* Task description:
Each line that contains the word "Муха" counts once; give the total for the records below and nothing else.

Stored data

■ ■ ■ ■

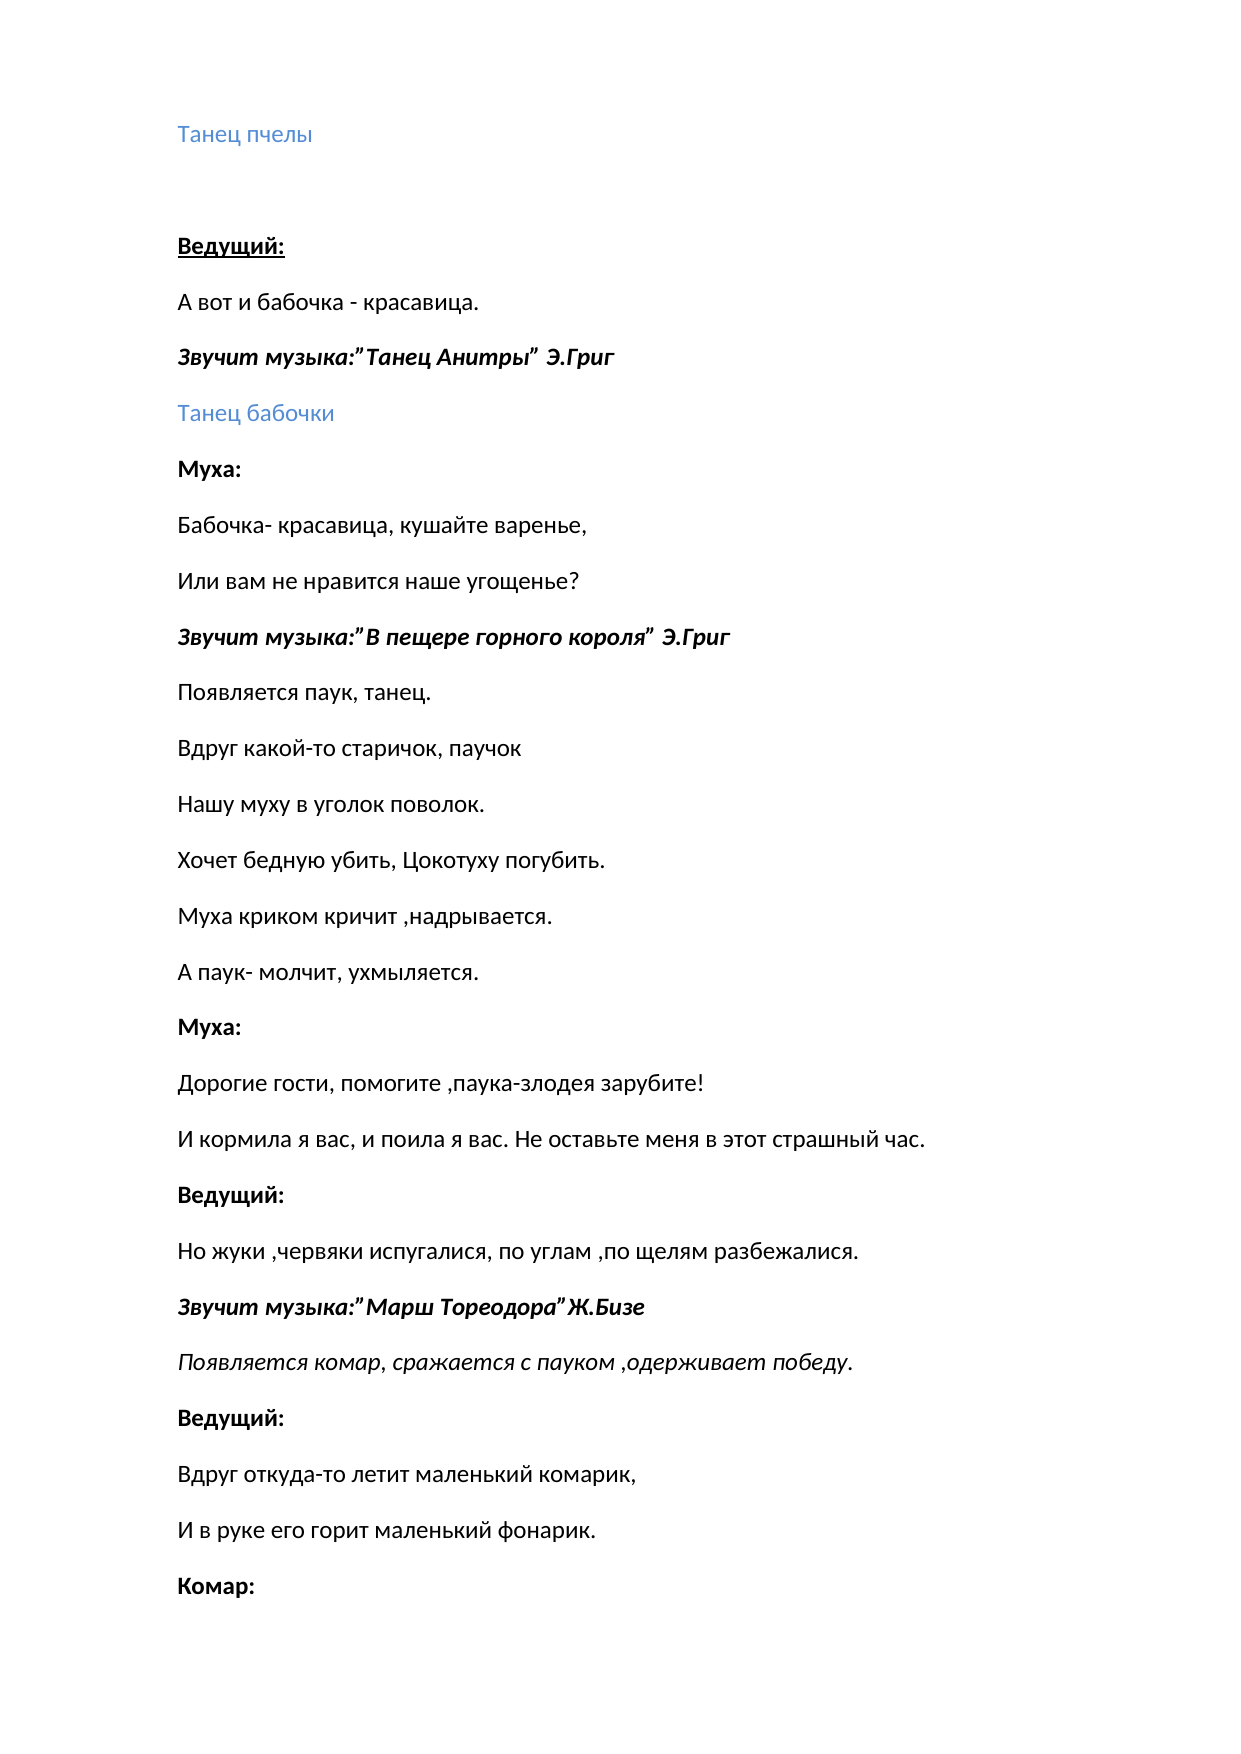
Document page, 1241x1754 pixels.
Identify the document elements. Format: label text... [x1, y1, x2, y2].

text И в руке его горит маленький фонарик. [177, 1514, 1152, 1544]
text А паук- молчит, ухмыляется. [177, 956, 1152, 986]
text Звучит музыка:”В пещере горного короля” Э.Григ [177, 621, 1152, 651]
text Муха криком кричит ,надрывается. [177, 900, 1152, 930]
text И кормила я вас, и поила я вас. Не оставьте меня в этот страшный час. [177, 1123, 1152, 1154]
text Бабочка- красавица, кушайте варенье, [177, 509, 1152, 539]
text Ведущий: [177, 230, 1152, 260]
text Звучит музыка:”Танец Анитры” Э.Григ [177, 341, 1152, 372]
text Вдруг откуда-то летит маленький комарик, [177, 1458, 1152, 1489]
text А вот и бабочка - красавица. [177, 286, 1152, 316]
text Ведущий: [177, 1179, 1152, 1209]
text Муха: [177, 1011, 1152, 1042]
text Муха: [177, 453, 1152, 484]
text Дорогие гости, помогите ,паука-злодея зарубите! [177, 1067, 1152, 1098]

■ ■ ■ ■

* Exercise solution:
3